Both normal and cancer lymphocytes need Asn - and they get their supply by taking it in from circulating blood plasma (plasma is just the non-cell part of the blood). When you introduce ASNase into the blood, it goes to work breaking the Asn down, depleting this supply. This causes leukemic blasts to actually start shipping their cytoplasmic stock out (which gets broken down), so they get depleted intracellularly. And, unlike normal cells, these cancer cells aren’t able to make much if any of their own because, for reasons still not fully understood, they don’t make much of the “maker, ” ASNS. But they need Asn to build proteins and survive - and now they can’t get it from the blood & they can’t make it, so they die off. But the normal cells are fine because they *do* express ASNS & therefore they can make enough to compensate for what they can’t get “pre-made” from the bloodstream.

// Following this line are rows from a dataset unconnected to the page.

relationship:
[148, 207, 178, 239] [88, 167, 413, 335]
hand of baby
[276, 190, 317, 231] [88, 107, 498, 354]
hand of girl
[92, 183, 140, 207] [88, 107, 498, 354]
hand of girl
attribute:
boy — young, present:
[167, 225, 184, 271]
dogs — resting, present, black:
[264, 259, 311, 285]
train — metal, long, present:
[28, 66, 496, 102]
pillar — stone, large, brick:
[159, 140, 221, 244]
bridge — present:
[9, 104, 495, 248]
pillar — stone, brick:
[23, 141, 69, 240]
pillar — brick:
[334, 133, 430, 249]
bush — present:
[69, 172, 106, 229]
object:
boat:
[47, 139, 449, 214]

ASNase also depletes the glutamine pool because, even though ASNase prefers breaking down Asn, it can also deaminate glutamine (into glutamate & ammonia). So now you’re messing with levels of multiple amino acids. One of the coolest things about metabolism is that it’s like the “7 degrees to Kevin Bacon” thing - all molecules seem to be somehow connected. But the non-cool thing about this is that messing up one or a couple of the players (especially central hub ones) can send the whole metabolism out of whack. So, among other things, ASNase treatment can lead to global metabolic changes with less glycolysis (sugar breakdown) and increased use of fats for energy. Sensing amino acid deprivation, cells shut down protein-making and even activate autophagy (selective breakdown of intracellular parts) & apoptosis (programmed cell death).

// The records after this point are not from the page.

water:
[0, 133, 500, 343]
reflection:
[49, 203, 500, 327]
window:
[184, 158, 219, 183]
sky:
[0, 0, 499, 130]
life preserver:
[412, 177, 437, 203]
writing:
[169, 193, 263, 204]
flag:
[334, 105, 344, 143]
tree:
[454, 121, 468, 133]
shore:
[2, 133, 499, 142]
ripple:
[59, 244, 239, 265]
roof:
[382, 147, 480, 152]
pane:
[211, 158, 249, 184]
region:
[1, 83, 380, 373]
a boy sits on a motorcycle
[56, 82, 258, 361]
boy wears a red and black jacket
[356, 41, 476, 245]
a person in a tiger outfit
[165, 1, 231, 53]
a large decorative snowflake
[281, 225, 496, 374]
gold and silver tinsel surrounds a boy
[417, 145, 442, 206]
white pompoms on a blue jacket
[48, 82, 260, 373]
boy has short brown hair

But cancer cells are tricky. Because they bypass traditional cellular “safety checks, ” they can grow and divide quickly and without adequate proofreading of the DNA they copy. This allows for evolution on the really small scale - cells that randomly happen to acquire mutations that help give them a growth and/or survival advantage will out-compete other cells, so if a tumor cell happens to get a random mutation that decreases its reliance on Asn, it’ll thrive and multiply, leading to drug-resistant cancer.


The history of the ASNase/leukemia link goes back to the 1950s - In 1953, Kidd found that guinea pig serum caused regression of implanted lymphoma cells in mice. And then in follow-up studies, Broome found that the anti-lymphoma effect was coming from asparaginase. Dolowy et al. & Hill et al. tried ASNase treatment in human patients in the mid-1960s, but it didn’t really take off as treatment until the 1970s, when they were able to produce ASNase at larger scales so they had enough for large-scale trials. Those larger trials found that ASNase helped, so it has become a standard part of childhood ALL treatment, approved for medical use in the US in 1978, and on the WHO’s list of essential medicines. ASNase is also used for treating some forms of acute myeloblastic leukemia (AML).

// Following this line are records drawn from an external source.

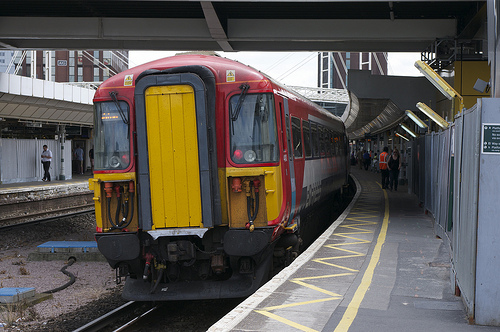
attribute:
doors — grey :
[273, 106, 299, 207]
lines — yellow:
[242, 217, 392, 330]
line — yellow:
[332, 226, 376, 291]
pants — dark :
[21, 157, 73, 201]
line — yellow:
[294, 186, 402, 305]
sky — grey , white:
[265, 58, 305, 83]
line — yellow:
[346, 211, 380, 222]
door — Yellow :
[140, 87, 208, 232]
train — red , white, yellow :
[85, 48, 355, 308]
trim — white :
[288, 149, 363, 184]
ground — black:
[0, 206, 124, 329]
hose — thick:
[40, 255, 79, 294]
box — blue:
[35, 239, 99, 253]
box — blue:
[1, 284, 39, 308]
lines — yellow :
[258, 159, 390, 329]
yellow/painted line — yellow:
[286, 262, 393, 312]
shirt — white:
[40, 147, 53, 164]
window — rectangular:
[226, 87, 279, 164]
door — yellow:
[142, 87, 202, 227]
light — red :
[238, 141, 259, 161]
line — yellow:
[362, 198, 402, 300]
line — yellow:
[219, 192, 391, 329]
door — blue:
[138, 77, 208, 227]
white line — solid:
[212, 197, 355, 329]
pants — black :
[39, 162, 54, 183]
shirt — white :
[41, 150, 52, 162]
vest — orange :
[376, 152, 391, 167]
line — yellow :
[262, 180, 393, 330]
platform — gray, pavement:
[211, 162, 467, 328]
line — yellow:
[259, 305, 318, 330]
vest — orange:
[376, 147, 391, 170]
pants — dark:
[375, 169, 389, 189]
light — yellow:
[412, 59, 462, 113]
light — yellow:
[412, 98, 444, 134]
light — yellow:
[400, 107, 424, 133]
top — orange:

So worldwide, you need a lot of it. Even those early trials were held up by supply - so scientists started looking for sources of lots of asparaginase to test. And bacteria are great for making lots of protein on the cheap (one of the reasons we often use it to recombinantly express proteins (stick in genes for proteins we want made and let them make it for us). But in this case, it’s the bacteria’s own “native” proteins that are isolated and used. E. coli is the main source of therapeutic ASNase and it can be injected into the muscles, under the skin, or through IV. It’s often given in a “PEGylated” form - it has polyethylene glycol (PEG) (carbon-carbon-oxygen chains) attached to it that help with stability & help hide it from the immune system.